Start of Block
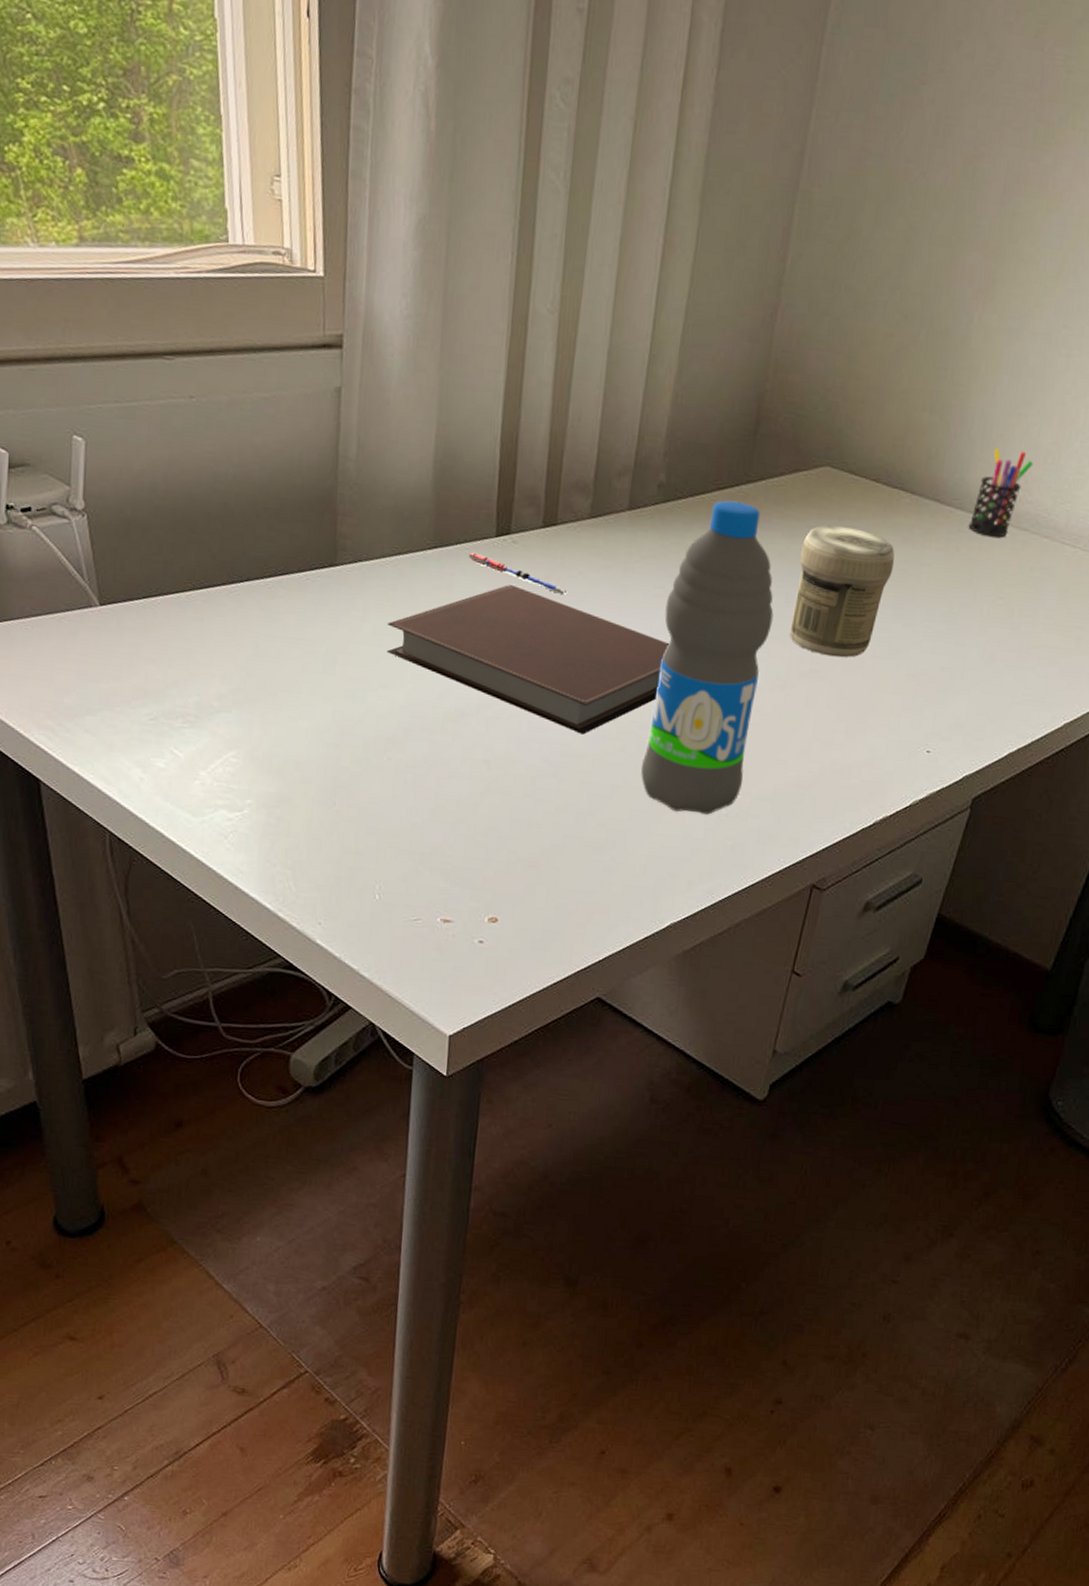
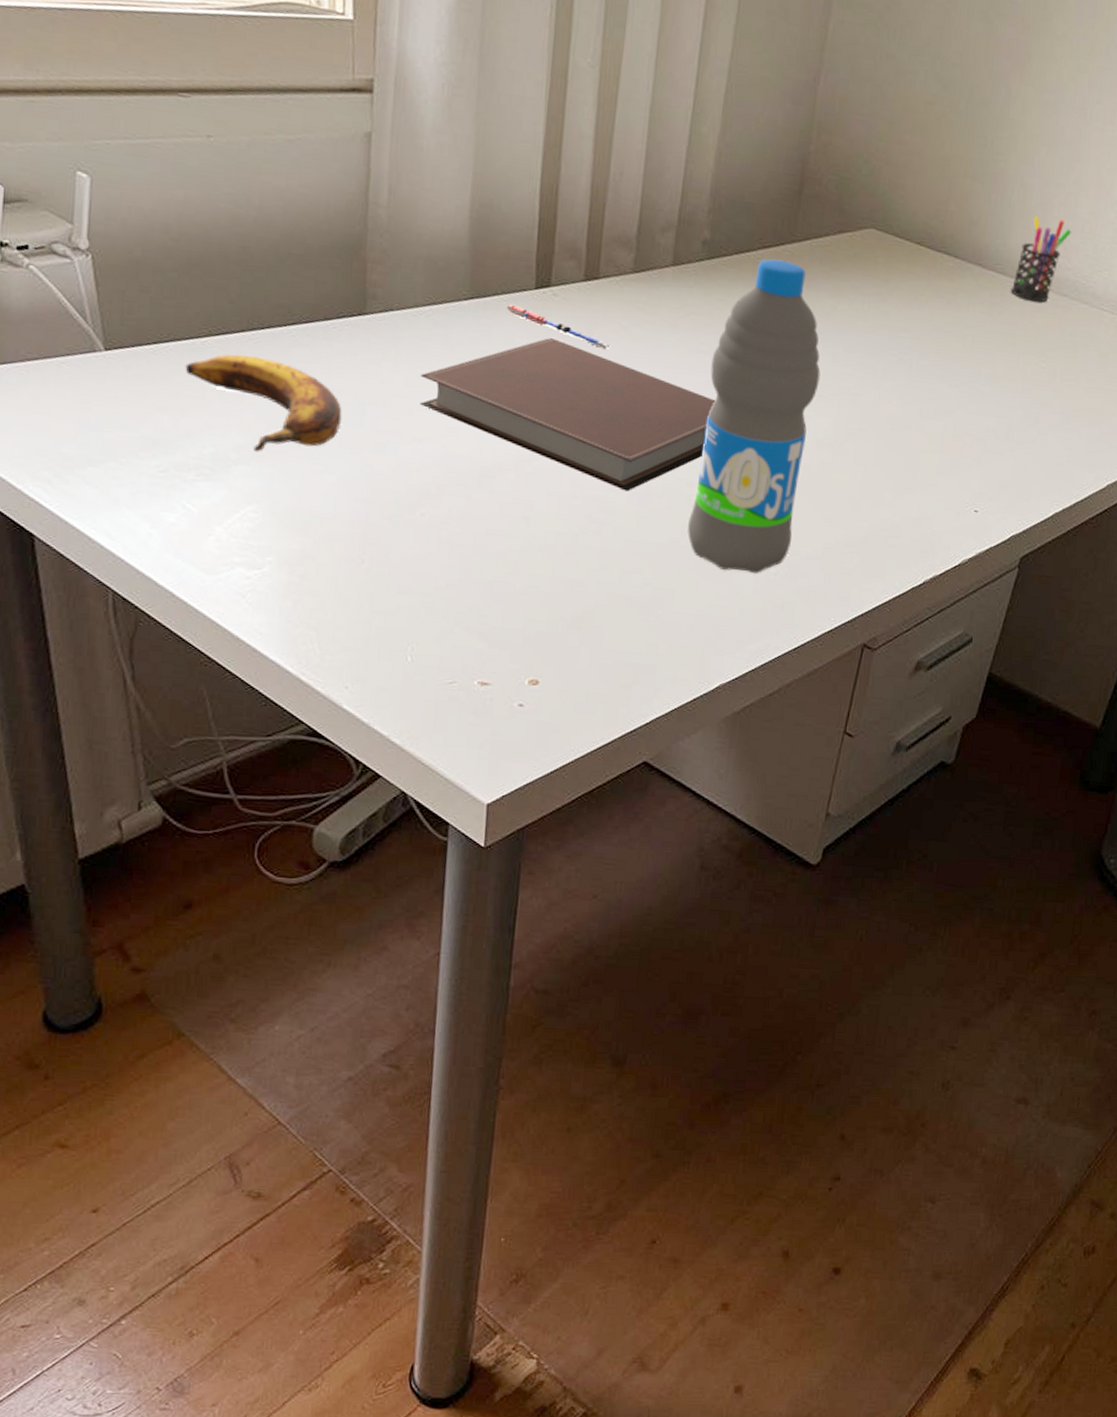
banana: none [171,606,315,700] -> present [185,354,342,452]
jar: present [789,525,895,658] -> none [836,286,940,417]

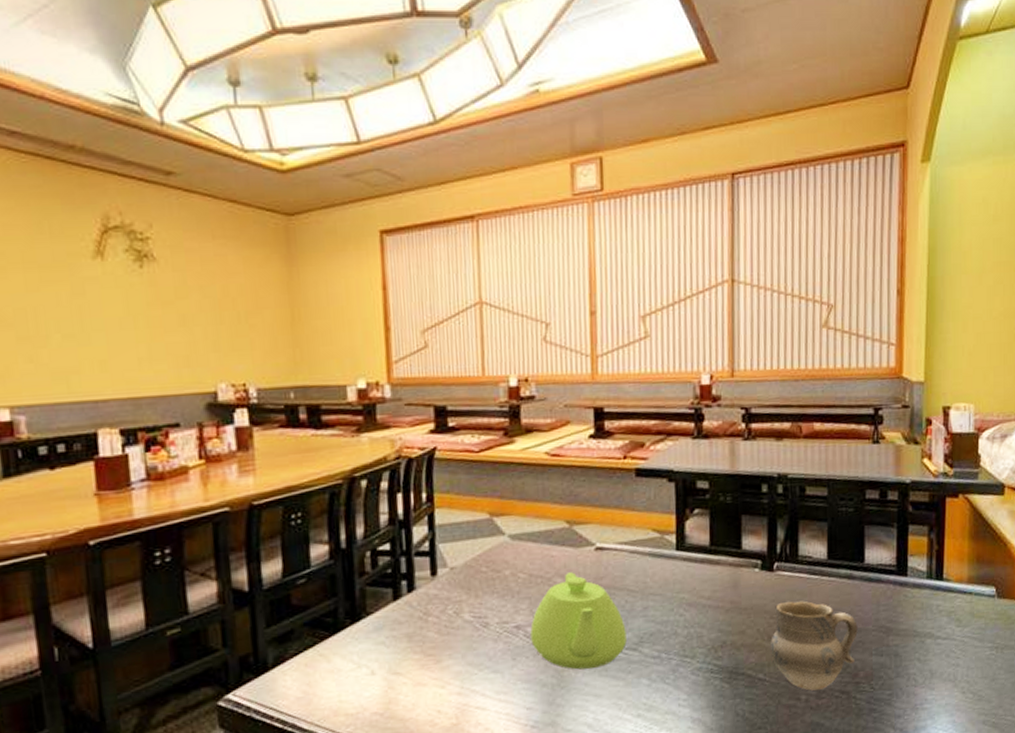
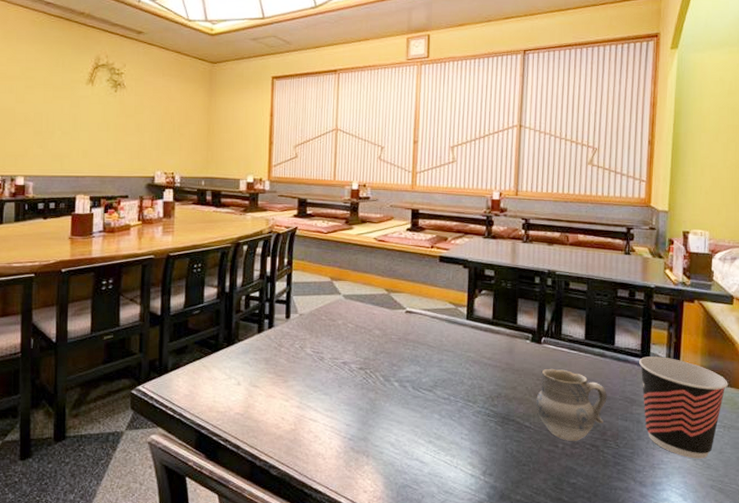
teapot: present [530,572,627,670] -> none [353,327,425,401]
cup: none [895,570,1000,692] -> present [639,357,728,459]

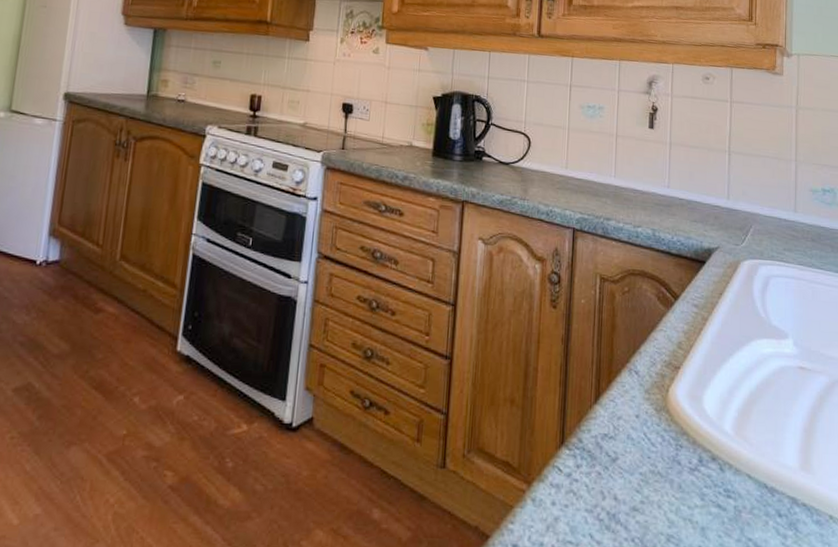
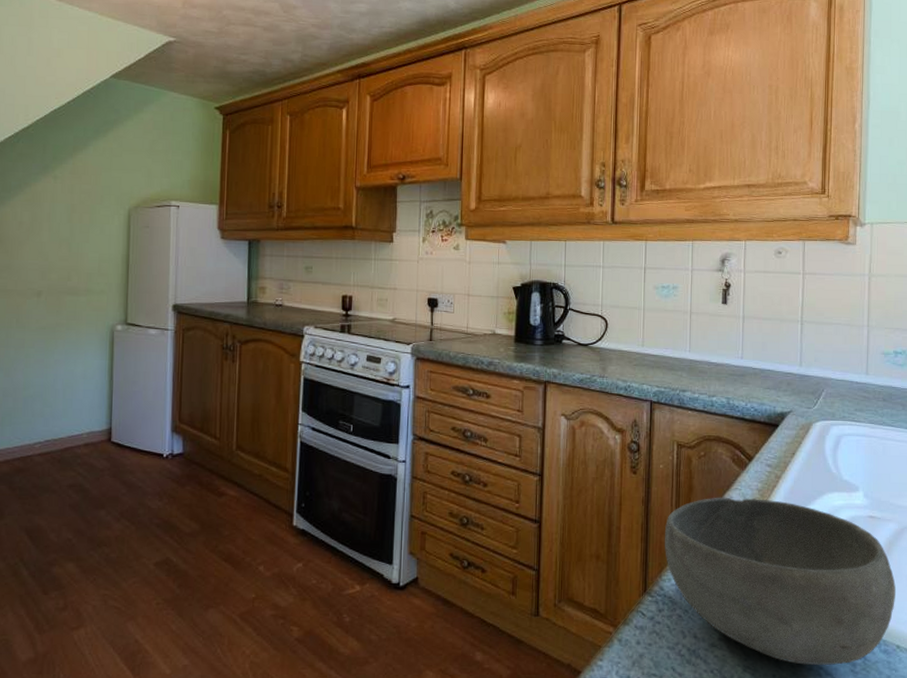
bowl: none [584,338,827,537] -> present [664,497,896,666]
End of Block
» **Aim of the exercise**
An exact transcript is required, covering the lines from the one containing "teapot: present [530,572,627,670]" through the end of the listing above, inclusive, without pictures.

» **Answer**
teapot: present [530,572,627,670] -> none [353,327,425,401]
cup: none [895,570,1000,692] -> present [639,357,728,459]

bowl: none [584,338,827,537] -> present [664,497,896,666]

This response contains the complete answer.